With that said, no matter how tired or stressed you feel, you will need to mask it rather than moan about it.
Yes, we all need sleep for clarity, but your energy is a by-product of your passion, and this should always shine through… even when things go wrong at 3am.
Don’t strive for perfection
While Iron Man is arrogant, Super T – that’s my alter-ego by the way – is extremely impatient… And I’m always paying the price for it.
In fact, we probably would have launched three months earlier had I not overcomplicated things. Having X amount of features and changing an icon to blue (and then back to red) may seem important, but you have to be realistic with team targets and time frames.
Stick with a solid base and work towards it: everything else should go on the wish list. What is addictive and exciting about the digital world is that it is constantly evolving – you will never be done.
Don’t sell it all at once
You are excited about your product. You have so many cool features. Whatever their need, you have the solution.
Whilst this may be true, they simple can’t digest it all. You’d be amazed how many adjectives I can squeeze into a sentence about insydo. In fact, I have first-hand experience of how mortifying it is to be told by an investor to calm down.
It may be an old cliché that less is more, but when it comes to describing your product, it seems to be the case. We shared our USPs with our target audience and listened to what was important for them. Their feedback became the basis of our marketing.
Connect the dots
Critical to the success of your start-up is the ability to build bridges between the respective areas of your business. If departments, or individuals, work in isolation, the detachment will lead to problems, whether between back-end and front-end or between the code and the content.
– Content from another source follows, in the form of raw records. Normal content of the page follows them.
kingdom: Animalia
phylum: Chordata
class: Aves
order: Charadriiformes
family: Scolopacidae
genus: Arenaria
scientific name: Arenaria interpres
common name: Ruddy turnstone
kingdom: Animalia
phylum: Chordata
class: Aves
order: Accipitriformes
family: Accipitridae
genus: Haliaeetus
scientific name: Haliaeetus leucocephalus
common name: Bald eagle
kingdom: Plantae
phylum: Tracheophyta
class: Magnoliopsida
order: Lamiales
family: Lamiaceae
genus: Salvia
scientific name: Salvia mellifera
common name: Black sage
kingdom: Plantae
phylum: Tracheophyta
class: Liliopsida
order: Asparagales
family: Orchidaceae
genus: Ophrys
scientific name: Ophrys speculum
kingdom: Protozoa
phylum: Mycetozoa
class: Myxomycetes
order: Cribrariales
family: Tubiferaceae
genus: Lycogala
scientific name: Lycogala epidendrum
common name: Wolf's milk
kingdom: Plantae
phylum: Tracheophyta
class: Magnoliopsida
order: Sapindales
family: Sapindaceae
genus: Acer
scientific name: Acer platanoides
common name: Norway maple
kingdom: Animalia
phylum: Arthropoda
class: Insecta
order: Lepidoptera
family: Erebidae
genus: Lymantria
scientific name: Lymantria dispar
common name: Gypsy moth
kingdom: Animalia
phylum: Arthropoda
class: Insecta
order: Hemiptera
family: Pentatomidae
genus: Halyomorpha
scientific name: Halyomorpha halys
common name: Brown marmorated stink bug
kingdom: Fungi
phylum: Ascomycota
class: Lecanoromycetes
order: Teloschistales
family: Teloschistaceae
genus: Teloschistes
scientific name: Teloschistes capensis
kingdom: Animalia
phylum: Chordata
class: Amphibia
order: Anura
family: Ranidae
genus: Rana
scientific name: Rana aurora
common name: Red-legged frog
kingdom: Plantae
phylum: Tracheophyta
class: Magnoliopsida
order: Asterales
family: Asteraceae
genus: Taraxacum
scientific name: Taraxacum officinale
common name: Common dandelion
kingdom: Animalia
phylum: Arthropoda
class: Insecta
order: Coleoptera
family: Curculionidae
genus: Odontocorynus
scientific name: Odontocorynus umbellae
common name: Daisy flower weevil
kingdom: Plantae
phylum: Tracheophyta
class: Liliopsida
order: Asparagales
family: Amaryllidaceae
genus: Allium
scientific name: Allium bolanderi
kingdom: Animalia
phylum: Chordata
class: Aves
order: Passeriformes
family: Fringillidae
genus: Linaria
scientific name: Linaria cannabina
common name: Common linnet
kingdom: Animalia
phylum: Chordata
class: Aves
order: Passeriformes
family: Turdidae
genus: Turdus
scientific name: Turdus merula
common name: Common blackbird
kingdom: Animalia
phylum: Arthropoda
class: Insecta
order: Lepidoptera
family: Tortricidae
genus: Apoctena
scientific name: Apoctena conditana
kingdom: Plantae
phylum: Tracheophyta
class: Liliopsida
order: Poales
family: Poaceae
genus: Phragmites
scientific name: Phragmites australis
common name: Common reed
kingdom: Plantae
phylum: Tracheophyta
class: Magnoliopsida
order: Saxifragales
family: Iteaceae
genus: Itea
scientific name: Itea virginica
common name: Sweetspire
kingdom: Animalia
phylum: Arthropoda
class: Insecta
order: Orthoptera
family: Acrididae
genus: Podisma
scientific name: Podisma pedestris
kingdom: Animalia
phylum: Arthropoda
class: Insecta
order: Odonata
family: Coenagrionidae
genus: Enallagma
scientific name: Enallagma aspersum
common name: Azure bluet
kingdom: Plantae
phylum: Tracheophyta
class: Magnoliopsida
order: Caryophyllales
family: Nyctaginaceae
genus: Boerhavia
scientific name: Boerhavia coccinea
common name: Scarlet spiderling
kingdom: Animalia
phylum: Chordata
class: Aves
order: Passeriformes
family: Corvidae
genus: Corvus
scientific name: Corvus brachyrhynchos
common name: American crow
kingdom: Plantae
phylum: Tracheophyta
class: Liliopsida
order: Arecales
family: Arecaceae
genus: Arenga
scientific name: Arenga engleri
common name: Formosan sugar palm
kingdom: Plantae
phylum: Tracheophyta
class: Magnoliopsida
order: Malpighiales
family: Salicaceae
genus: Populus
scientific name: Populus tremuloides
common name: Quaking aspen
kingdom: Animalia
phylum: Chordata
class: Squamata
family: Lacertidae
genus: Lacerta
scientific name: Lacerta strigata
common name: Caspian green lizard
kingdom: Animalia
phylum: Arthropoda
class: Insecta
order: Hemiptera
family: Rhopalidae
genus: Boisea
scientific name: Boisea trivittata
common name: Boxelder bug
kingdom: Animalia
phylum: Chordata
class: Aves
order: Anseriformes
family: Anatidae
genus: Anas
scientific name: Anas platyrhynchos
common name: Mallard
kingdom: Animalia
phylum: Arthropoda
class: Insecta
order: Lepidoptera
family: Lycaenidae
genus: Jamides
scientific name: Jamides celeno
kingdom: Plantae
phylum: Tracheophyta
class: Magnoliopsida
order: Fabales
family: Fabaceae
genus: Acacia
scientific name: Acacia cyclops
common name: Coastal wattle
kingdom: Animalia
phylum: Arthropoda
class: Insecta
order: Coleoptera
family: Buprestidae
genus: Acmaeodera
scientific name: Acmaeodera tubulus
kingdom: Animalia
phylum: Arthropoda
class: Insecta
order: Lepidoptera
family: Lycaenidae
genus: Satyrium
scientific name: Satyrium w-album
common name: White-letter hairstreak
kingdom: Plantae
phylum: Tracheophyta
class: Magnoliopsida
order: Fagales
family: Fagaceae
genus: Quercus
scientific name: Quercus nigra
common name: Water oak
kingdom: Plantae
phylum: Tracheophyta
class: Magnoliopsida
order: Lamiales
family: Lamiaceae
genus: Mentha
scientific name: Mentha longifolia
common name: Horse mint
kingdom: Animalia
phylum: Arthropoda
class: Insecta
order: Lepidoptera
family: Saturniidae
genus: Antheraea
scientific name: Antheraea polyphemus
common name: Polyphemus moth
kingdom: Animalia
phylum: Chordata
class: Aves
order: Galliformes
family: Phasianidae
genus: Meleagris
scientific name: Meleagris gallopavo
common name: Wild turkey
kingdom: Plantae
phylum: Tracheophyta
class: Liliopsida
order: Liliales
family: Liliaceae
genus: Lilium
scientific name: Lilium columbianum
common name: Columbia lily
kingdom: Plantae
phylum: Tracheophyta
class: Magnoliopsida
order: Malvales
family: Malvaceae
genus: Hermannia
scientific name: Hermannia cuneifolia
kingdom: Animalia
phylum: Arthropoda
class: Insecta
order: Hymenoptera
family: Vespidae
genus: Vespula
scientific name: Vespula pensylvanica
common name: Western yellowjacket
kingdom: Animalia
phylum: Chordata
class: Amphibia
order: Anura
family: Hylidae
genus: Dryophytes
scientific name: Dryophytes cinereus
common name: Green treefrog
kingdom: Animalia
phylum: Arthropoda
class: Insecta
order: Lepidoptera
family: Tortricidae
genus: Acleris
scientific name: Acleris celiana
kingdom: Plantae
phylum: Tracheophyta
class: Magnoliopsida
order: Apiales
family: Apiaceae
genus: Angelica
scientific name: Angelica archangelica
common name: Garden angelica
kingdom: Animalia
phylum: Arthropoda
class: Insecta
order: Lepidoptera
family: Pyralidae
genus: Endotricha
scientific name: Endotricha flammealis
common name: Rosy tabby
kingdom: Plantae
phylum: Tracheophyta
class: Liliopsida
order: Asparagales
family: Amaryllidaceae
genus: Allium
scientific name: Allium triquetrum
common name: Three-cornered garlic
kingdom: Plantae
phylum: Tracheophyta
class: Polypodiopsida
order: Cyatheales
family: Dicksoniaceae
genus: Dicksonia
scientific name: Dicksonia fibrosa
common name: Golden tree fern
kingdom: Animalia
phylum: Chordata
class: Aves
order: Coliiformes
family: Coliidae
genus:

Communication and cohesive strategies are essential to meeting your future goals and objectives.
Of course, this just scratches the surface of two years worth of self-learning, but it has been these key realisations that have crafted and moulded insydo thus far.
Top 10 tips for startupreneurs:
1. A startupreneur will create a company culture and cultivate a workplace that is conducive to success. Nothing should be below them; no task is too menial.
2. A startupreneur will assess how individuals respond to pressure; they will understand how to motivate and inspire confidence in every member of the team.
3. A startupreneur will exude a ravenous hunger to learn. They won’t have an answer for everything. Instead, they’ll place trust in their intuition and in the knowledge of their team.
4. A successful startupreneur will harness young talent by setting ambitious goals, creating opportunities for growth and surrounding themselves with a team of partners rather than employees.
5. A successful startupreneur will filter out the complainers and build a team of go-getters, a team of real-life smilers.
6. A startupreneur will prioritise, plan and project a composed exterior. They will show initiative and reassure their team that obstacles can be overcome with strategic direction.
7. A startupreneur will inject their team with momentum and energy. Trust me, it is contagious.
8. A startupreneur will get their product out there and track user behaviour via Google Analytics. After all, until launch, you are making a lot of assumptions.
9. A startupreneur will be selective in their marketing and reduce the risk of going off track or trying to emulate a big brand.
10. A startupreneur will embrace enterprise architecture; they’ll look at the bigger picture and adopt a holistic approach to company structure and strategy.
About Tanaz Dizadji:
As the founder and CEO of insydo, Tanaz uses her background in marketing, finance and tech to build a search-centric product that provides people with curated recommendations and the best businesses in the city.
Graduating with a BSc in Accounting and Finance from the University of Warwick, Tanaz started her career as a chartered accountant in investment management at PwC in London.
Before delving into the world of technology, Tanaz was the Director of Corporate Social Responsibility for Omnicom Media Group and led philanthropic and artistic projects for the Elephant Parade and START.